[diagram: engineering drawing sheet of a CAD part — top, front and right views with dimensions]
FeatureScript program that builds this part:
■ ■ ■ ■
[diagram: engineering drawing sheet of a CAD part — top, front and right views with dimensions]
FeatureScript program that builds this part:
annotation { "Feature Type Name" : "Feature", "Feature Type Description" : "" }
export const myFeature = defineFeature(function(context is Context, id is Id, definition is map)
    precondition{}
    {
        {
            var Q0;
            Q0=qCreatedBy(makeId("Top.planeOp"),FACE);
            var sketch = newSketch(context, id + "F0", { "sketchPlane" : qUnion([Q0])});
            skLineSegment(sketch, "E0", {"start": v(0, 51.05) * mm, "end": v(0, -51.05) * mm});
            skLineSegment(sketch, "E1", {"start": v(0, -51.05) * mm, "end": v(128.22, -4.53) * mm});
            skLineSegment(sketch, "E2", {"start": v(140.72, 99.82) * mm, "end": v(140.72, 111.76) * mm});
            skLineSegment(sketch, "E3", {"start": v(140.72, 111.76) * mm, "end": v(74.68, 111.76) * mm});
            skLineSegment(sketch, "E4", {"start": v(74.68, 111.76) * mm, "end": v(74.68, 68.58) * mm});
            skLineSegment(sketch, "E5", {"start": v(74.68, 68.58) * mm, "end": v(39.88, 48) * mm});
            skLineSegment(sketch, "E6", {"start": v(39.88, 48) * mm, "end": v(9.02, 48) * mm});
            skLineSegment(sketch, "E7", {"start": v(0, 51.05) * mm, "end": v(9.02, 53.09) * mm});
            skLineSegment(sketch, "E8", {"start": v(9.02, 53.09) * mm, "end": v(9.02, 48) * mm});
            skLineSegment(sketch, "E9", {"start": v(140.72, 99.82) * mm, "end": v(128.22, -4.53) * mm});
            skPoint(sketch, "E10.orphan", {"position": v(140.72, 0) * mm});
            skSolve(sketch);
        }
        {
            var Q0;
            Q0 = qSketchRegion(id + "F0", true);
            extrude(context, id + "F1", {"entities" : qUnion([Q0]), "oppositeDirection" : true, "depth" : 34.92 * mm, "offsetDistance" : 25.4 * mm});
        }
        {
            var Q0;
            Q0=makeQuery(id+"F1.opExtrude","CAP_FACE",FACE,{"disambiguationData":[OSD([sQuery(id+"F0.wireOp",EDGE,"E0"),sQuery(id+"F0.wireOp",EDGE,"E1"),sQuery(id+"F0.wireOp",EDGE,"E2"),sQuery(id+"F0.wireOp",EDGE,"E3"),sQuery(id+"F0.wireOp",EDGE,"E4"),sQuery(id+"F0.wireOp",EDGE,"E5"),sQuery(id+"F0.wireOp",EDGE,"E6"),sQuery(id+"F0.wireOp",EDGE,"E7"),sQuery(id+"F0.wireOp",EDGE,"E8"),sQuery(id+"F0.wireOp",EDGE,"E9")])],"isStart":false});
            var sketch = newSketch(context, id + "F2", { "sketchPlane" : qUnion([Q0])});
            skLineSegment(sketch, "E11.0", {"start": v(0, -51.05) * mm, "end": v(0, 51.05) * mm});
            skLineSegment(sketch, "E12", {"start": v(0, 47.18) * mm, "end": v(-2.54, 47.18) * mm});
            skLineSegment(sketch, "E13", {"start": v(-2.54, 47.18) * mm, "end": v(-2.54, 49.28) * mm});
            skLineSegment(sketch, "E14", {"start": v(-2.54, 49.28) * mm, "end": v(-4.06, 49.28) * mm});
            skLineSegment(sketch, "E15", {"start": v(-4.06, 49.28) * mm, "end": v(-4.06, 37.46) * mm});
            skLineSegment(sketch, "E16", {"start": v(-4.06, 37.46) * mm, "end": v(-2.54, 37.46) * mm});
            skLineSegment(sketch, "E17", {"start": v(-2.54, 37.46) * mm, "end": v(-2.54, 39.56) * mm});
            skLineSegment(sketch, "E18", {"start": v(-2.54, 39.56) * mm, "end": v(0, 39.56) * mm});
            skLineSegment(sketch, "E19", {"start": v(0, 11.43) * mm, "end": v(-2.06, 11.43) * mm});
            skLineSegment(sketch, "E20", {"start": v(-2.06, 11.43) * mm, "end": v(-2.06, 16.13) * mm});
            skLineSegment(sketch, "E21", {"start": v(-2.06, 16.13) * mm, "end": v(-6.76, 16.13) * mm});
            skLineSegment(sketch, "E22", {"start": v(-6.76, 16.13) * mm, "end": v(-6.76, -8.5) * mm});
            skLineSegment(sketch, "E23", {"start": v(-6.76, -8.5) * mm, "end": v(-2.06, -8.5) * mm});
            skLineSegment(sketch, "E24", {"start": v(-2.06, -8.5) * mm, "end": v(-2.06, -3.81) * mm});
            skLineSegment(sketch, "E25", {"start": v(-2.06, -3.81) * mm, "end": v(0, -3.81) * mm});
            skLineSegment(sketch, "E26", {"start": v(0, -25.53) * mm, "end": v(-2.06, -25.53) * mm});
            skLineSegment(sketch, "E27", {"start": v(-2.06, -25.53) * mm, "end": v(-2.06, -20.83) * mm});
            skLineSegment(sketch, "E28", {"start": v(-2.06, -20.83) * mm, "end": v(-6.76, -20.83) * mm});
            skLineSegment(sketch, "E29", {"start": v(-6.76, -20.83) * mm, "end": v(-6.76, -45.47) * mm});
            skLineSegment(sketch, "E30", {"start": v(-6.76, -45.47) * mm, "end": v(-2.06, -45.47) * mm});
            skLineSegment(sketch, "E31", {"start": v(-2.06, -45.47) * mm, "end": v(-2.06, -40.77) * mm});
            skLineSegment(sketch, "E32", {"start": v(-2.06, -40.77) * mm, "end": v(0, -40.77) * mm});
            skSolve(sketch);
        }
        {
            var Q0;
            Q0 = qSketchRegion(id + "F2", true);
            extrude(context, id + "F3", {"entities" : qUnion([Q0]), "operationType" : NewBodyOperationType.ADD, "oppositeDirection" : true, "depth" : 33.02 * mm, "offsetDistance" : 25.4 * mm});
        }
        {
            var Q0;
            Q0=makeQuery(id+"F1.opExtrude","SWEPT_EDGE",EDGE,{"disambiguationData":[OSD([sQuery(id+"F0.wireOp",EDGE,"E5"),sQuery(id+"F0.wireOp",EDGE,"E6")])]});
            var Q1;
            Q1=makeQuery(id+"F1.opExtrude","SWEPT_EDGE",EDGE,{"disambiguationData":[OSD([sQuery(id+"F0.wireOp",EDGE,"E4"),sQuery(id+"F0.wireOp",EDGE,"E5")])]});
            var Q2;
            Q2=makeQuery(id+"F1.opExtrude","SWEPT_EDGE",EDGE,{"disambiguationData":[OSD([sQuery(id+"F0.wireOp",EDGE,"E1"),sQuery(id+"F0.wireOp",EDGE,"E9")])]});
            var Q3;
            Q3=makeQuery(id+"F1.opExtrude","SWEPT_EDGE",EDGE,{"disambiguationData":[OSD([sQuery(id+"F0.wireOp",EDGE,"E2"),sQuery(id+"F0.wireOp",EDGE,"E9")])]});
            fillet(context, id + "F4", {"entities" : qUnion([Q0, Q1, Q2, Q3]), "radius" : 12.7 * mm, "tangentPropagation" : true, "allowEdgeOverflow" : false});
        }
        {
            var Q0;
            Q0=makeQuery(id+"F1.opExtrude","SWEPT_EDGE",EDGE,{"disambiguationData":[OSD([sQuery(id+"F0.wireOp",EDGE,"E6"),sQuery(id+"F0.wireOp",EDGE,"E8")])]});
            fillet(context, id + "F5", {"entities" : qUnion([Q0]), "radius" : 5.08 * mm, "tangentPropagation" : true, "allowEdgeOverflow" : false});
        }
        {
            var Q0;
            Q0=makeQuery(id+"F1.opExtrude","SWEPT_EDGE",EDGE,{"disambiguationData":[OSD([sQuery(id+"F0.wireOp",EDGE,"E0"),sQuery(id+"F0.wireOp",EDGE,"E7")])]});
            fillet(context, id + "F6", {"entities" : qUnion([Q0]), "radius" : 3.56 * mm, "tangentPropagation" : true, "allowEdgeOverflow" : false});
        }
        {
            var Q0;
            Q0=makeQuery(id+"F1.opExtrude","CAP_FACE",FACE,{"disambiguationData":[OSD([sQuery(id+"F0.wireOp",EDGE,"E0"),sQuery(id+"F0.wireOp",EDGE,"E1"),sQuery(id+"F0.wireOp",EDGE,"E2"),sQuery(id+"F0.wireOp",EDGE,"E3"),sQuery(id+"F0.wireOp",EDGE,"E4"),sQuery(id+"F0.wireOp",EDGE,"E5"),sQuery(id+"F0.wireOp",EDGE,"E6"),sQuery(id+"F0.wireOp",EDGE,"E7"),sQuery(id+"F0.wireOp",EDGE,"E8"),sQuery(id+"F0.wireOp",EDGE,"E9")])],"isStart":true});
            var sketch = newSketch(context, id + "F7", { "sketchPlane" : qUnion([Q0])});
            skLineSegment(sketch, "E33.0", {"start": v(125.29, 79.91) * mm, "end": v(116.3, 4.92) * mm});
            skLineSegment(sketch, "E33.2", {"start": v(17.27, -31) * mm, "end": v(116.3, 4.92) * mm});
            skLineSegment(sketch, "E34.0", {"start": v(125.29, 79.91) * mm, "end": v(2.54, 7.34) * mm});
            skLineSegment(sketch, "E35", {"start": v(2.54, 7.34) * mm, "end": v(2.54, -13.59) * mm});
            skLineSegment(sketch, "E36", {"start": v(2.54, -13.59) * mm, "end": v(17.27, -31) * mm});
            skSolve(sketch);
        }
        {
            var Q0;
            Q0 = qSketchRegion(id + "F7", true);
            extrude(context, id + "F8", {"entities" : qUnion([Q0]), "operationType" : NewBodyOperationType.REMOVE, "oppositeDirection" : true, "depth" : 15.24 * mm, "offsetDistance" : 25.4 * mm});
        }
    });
■ ■ ■ ■
Your task »
Pick out every row above that contains the string "NewBodyOperationType", matching its case exactly.

Answer below »
            extrude(context, id + "F3", {"entities" : qUnion([Q0]), "operationType" : NewBodyOperationType.ADD, "oppositeDirection" : true, "depth" : 33.02 * mm, "offsetDistance" : 25.4 * mm});
            extrude(context, id + "F8", {"entities" : qUnion([Q0]), "operationType" : NewBodyOperationType.REMOVE, "oppositeDirection" : true, "depth" : 15.24 * mm, "offsetDistance" : 25.4 * mm});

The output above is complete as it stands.